• _What the task asks_
Copy the lines from the start of the records below through the line containing "Para Diesel, Bloodshot", both included, and leave out the pictures.
★ ★ ★ ★ ★
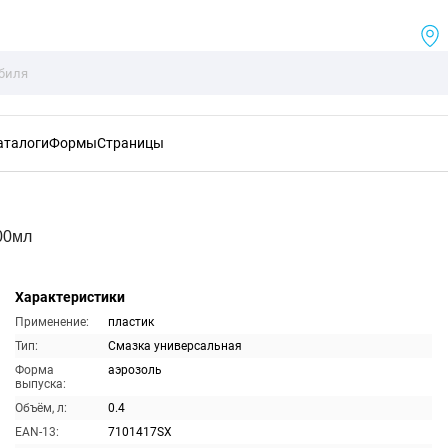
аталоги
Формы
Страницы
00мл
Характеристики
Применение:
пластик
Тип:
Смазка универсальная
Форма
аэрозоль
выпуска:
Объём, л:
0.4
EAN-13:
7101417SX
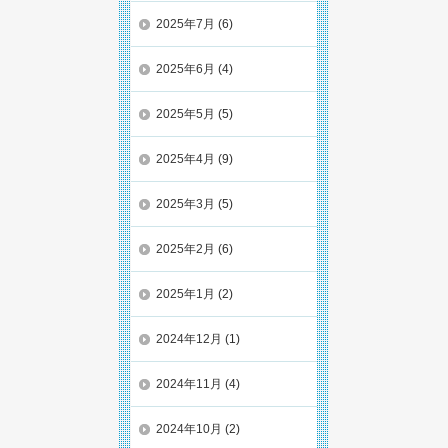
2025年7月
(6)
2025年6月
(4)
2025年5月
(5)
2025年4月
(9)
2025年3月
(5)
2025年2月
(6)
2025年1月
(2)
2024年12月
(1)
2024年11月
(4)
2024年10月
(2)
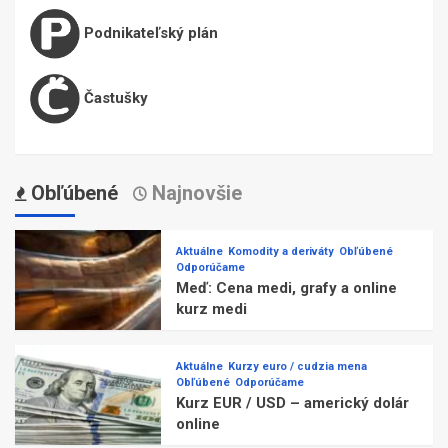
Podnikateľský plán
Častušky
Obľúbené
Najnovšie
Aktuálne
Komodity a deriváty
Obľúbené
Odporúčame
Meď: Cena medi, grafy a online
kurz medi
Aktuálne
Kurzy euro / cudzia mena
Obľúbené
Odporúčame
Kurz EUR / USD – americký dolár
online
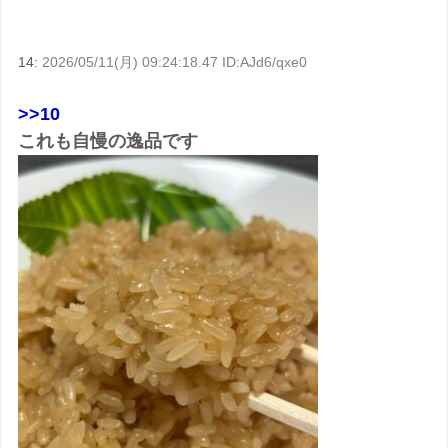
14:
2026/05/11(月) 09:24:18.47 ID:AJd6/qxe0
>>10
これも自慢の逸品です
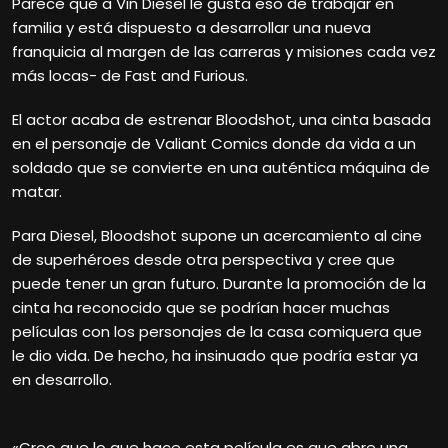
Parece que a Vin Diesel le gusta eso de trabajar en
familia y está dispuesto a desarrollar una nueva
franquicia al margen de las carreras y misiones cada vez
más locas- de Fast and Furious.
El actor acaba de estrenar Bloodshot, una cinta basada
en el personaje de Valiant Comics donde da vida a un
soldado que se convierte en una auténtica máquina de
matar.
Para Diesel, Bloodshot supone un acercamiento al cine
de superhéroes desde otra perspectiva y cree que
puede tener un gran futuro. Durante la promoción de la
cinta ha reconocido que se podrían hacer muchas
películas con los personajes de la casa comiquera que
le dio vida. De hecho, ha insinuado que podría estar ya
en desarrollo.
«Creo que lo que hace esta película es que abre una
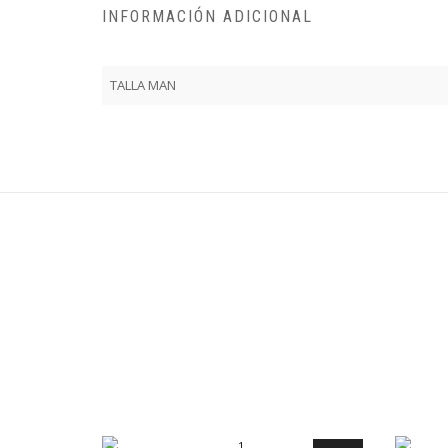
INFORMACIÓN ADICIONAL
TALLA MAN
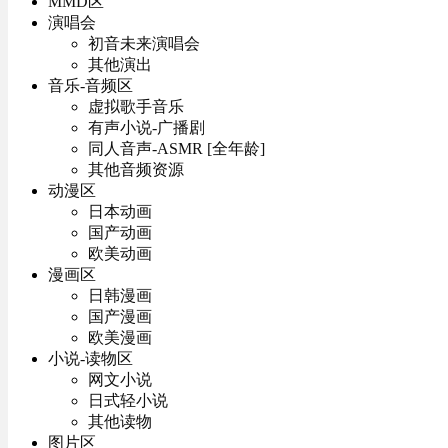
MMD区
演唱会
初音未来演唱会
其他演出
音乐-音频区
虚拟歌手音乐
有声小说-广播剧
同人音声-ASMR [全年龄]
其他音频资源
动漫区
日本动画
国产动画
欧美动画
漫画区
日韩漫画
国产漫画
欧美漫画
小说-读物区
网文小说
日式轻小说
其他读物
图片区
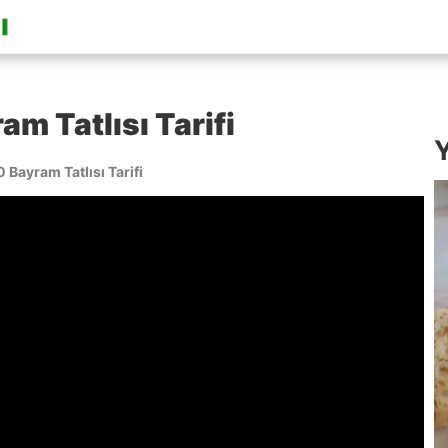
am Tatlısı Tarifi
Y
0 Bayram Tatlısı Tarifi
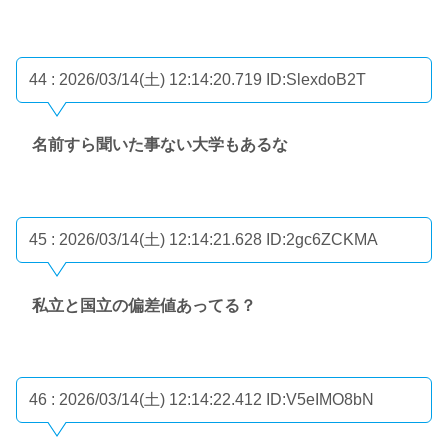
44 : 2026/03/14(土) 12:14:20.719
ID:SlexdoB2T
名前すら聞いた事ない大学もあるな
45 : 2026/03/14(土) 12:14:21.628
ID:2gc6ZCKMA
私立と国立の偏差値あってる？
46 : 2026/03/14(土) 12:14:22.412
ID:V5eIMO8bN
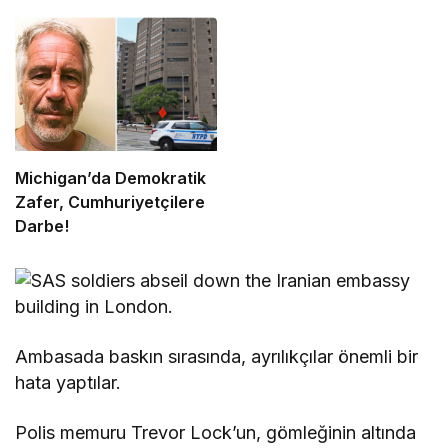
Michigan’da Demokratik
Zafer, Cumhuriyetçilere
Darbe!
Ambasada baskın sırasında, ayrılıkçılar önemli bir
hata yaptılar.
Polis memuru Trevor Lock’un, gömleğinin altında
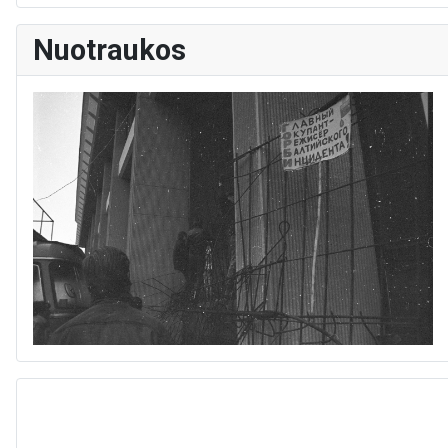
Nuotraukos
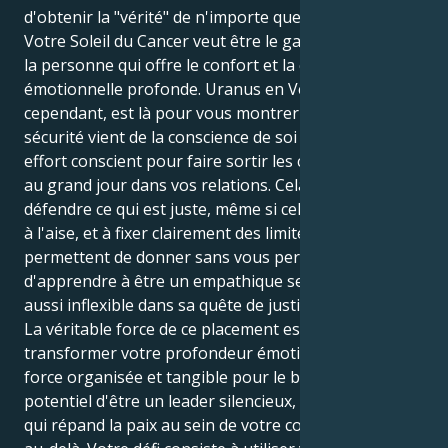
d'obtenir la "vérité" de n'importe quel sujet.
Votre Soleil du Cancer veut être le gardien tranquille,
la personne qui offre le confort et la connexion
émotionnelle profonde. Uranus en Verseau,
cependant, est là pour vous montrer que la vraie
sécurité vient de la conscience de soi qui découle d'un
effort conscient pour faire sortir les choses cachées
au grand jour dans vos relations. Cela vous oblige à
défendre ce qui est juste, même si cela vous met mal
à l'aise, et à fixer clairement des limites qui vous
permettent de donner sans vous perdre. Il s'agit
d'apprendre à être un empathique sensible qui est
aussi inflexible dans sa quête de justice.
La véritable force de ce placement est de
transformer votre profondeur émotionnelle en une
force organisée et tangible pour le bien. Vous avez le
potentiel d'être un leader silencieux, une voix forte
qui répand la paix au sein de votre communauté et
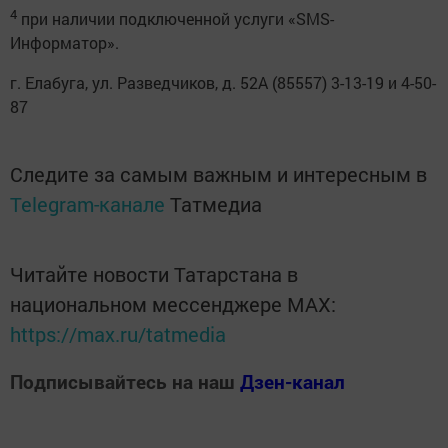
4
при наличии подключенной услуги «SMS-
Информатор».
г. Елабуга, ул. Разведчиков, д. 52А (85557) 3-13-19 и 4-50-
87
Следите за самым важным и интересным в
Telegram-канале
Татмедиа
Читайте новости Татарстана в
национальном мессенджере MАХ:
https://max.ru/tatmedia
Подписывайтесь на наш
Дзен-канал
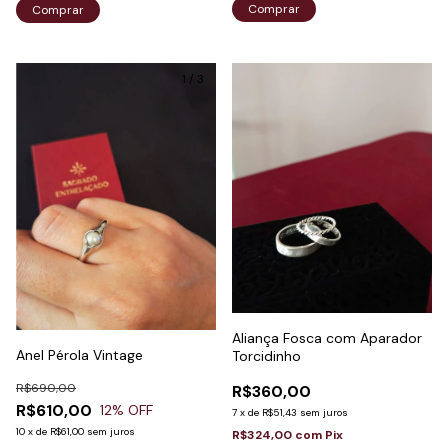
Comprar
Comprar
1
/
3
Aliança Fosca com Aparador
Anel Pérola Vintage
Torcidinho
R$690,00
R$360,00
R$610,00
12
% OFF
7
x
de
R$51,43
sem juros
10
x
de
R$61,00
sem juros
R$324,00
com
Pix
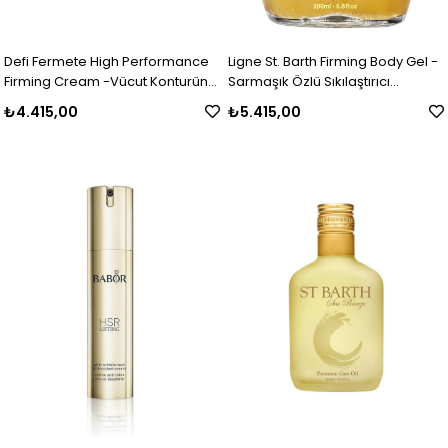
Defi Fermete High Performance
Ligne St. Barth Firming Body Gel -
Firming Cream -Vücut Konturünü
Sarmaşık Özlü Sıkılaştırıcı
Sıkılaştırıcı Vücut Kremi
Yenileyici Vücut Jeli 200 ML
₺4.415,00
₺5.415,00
★ ★ ★ ★ ★
• _Response to this task_
аталоги
Формы
Страницы
00мл
Характеристики
Применение:
пластик
Тип:
Смазка универсальная
Форма
аэрозоль
выпуска:
Объём, л:
0.4
EAN-13:
7101417SX
2025年7月
(6)
2025年6月
(4)
2025年5月
(5)
2025年4月
(9)
2025年3月
(5)
2025年2月
(6)
2025年1月
(2)
2024年12月
(1)
2024年11月
(4)
2024年10月
(2)
Podnikateľský plán
Častušky
Obľúbené
Najnovšie
Aktuálne
Komodity a deriváty
Obľúbené
Odporúčame
Meď: Cena medi, grafy a online
kurz medi
Aktuálne
Kurzy euro / cudzia mena
Obľúbené
Odporúčame
Kurz EUR / USD – americký dolár
online
14:
2026/05/11(月) 09:24:18.47 ID:AJd6/qxe0
>>10
これも自慢の逸品です
Parece que a Vin Diesel le gusta eso de trabajar en
familia y está dispuesto a desarrollar una nueva
franquicia al margen de las carreras y misiones cada vez
más locas- de Fast and Furious.
El actor acaba de estrenar Bloodshot, una cinta basada
en el personaje de Valiant Comics donde da vida a un
soldado que se convierte en una auténtica máquina de
matar.
Para Diesel, Bloodshot supone un acercamiento al cine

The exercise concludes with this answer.